# The problem
Could you restate word for word every line of the records below, from the first one to the one holding "302 103 8850"?

[Opening Supplied records section]

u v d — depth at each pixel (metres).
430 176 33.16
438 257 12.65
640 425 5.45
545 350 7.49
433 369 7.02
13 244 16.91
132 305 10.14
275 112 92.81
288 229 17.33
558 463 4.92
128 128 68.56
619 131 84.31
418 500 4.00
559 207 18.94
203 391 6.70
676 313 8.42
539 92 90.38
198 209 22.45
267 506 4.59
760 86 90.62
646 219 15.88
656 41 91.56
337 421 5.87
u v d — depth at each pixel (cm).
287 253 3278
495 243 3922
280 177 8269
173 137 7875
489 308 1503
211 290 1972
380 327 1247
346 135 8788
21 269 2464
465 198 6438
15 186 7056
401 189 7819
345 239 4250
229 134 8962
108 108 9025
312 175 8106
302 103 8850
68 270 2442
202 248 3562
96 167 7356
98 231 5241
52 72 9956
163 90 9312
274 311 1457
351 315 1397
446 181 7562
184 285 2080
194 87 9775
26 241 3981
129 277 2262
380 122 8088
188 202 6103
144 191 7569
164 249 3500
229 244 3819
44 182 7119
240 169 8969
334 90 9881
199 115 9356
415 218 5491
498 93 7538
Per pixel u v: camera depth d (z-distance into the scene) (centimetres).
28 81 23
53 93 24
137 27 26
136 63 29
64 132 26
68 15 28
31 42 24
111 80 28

[Closing Supplied records section]

# Output of the exercise
u v d — depth at each pixel (metres).
430 176 33.16
438 257 12.65
640 425 5.45
545 350 7.49
433 369 7.02
13 244 16.91
132 305 10.14
275 112 92.81
288 229 17.33
558 463 4.92
128 128 68.56
619 131 84.31
418 500 4.00
559 207 18.94
203 391 6.70
676 313 8.42
539 92 90.38
198 209 22.45
267 506 4.59
760 86 90.62
646 219 15.88
656 41 91.56
337 421 5.87
u v d — depth at each pixel (cm).
287 253 3278
495 243 3922
280 177 8269
173 137 7875
489 308 1503
211 290 1972
380 327 1247
346 135 8788
21 269 2464
465 198 6438
15 186 7056
401 189 7819
345 239 4250
229 134 8962
108 108 9025
312 175 8106
302 103 8850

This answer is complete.